FALCONARA – E’ l’esito dei test svolti dopo le segnalazioni dei cittadini sulla presenza di intense esalazioni tipo idrocarburi. In risposta alle chiamate i vigili del fuoco, i tecnici di Edma Reti Gas e i carabinieri hanno raggiunto immediatamente la zona industriale. L’Ast: «Nessuna evidenza di rischi per la salute»

Castelferretti

«Non sono emerse concentrazioni anomale di inquinanti nella serata di venerdì 6 febbraio, stando ai dati rilevati dalle centraline dell’Arpam presenti a Falconara e a Chiaravalle». A metterlo nero su bianco è la relazione tecnica dell’Arpam stessa, documento protocollato questa mattina dal Comune di Falconara e predisposto espressamente su richiesta dell’amministrazione. L’analisi ha preso in considerazione i valori rilevati dalla rete di monitoraggio nella fascia oraria nella quale si sono concentrate decine di segnalazioni nei giorni scorsi: a partire dalle 21 i cittadini, in particolare residenti a Castelferretti, hanno segnalato la presenza di intense esalazioni tipo idrocarburi. In risposta alle chiamate i vigili del fuoco, i tecnici di Edma Reti Gas e i carabinieri hanno raggiunto immediatamente la zona industriale, a ridosso dell’abitato di Castelferretti. Sul posto sono subito arrivati anche il vicesindaco Marco Giacanella e l’assessore alla Protezione civile Valentina Barchiesi, che hanno verificato la persistenza delle esalazioni e si sono attivati per far intervenire i tecnici dell’Arpam e dell’Ast, soggetti competenti nel verificare l’eventuale presenza di sostanze inquinanti e le potenziali ricadute sulla salute.

I controlli di vigili del fuoco e tecnici si sono concentrati in particolare in corrispondenza delle attività industriali, dove le operazioni di sopralluogo e verifica sono proseguite fino a notte fonda.

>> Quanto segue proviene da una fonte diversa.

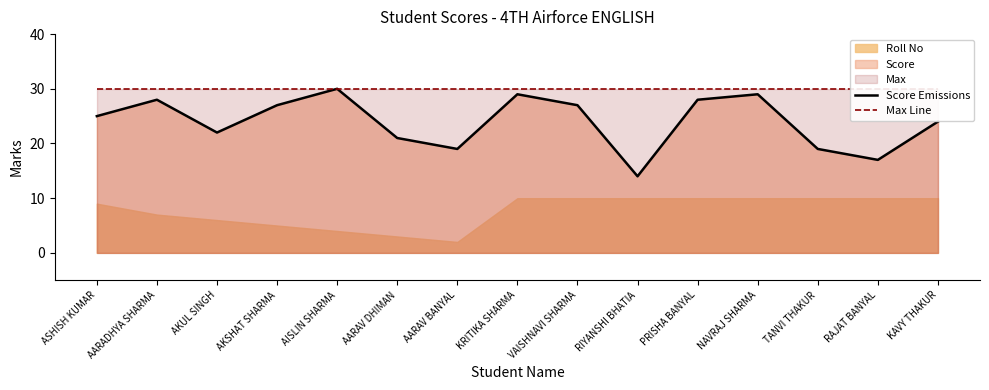

The Score Emissions series shows 22 at AKUL SINGH. True or false?

True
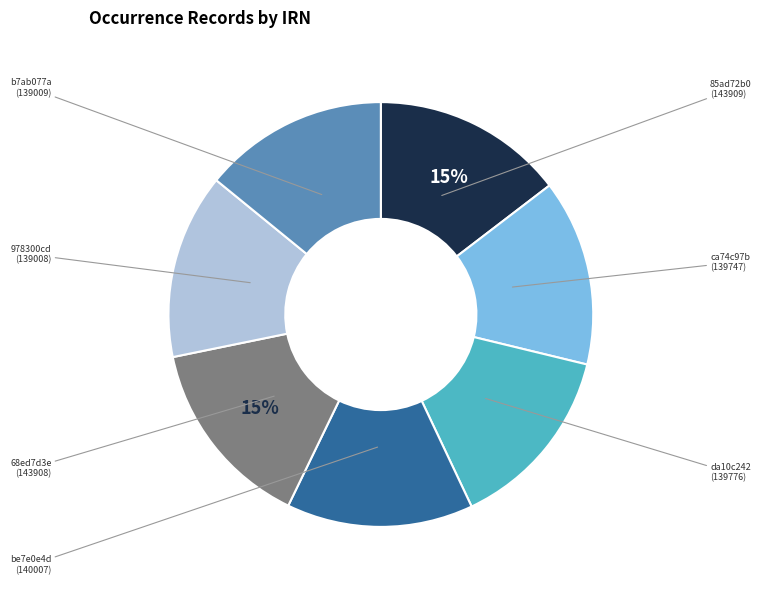

To the nearest percent, what is the average slice percentage?

14%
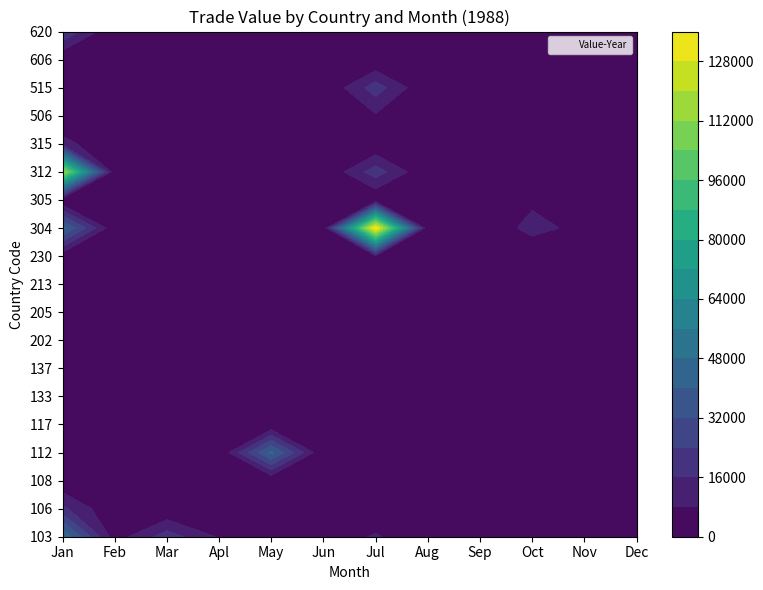

Reading left to right, extract all data points from this chart.

103: 48004	3451	20300	7149	5972	2100	9032	0	0	0	0	0
106: 17853	0	0	0	0	0	0	1907	0	3840	0	540
108: 700	280	0	0	0	0	0	0	0	282	788	352
112: 0	0	0	0	42264	0	0	0	0	0	0	0
117: 0	0	0	0	0	0	0	0	540	2900	540	0
133: 272	0	354	234	0	0	0	0	637	828	0	0
137: 7057	742	0	0	0	0	0	0	828	0	0	0
202: 700	0	0	0	0	0	0	0	0	0	0	0
205: 280	0	0	0	0	0	0	0	0	0	0	0
213: 300	0	0	0	0	0	0	0	0	0	0	0
230: 2772	0	1092	0	0	0	6743	0	0	0	0	0
304: 42057	1000	0	0	0	0	135872	0	0	11242	4896	0
305: 0	0	0	0	0	0	0	0	0	6000	0	0
312: 115015	0	0	0	0	0	20303	0	0	0	0	0
315: 10971	0	0	0	0	0	0	0	0	0	0	0
506: 0	0	0	0	0	0	6948	0	0	0	0	0
515: 0	0	0	0	0	0	20172	0	0	0	0	0
606: 0	0	0	0	0	0	0	0	0	0	0	244
620: 23560	0	0	0	0	0	0	0	0	0	0	0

Il vicesindaco Giacanella e l’assessore Barchiesi hanno seguito direttamente le operazioni fino alla loro conclusione. Secondo quanto riportato nella relazione di Arpa Marche, l’analisi dei dati provenienti dalle centraline di Falconara (Falconara Alta, Falconara Scuola e Falconara Acquedotto) e di Chiaravalle non ha evidenziato picchi anomali di biossido di azoto, benzene, anidride solforosa e idrocarburi totali non metanici nel periodo interessato dalle segnalazioni. Per questo la relazione dell’Ast, arrivata oggi in tarda mattinata, stabilisce che «non ci sono particolari evidenze che possano suggerire problematiche di carattere sanitario, in quanto l’andamento delle concentrazioni degli inquinanti presi in considerazione non ha evidenziato i superamenti dei limiti normativi, qualora previsti, e dei valori di riferimento individuati dalla consultazione della letteratura di settore».

Dal punto di vista meteorologico, Arpa Marche segnala che nella fascia serale del 6 febbraio erano presenti condizioni di stabilità atmosferica e venti deboli, che possono aver favorito la permanenza delle esalazioni, pur in assenza di alterazioni significative dei parametri di qualità dell’aria. Nel corso dei sopralluoghi notturni non sono state rilevate esalazioni anomale diffuse nelle aree produttive ispezionate. «L’Amministrazione comunale continuerà a monitorare con attenzione la situazione, in costante collaborazione con Arpam e con tutti gli enti competenti e ringrazia i cittadini per le segnalazioni, che hanno consentito di attivare tempestivamente i controlli e le verifiche» garantisce un comunicato del comune di Falconara.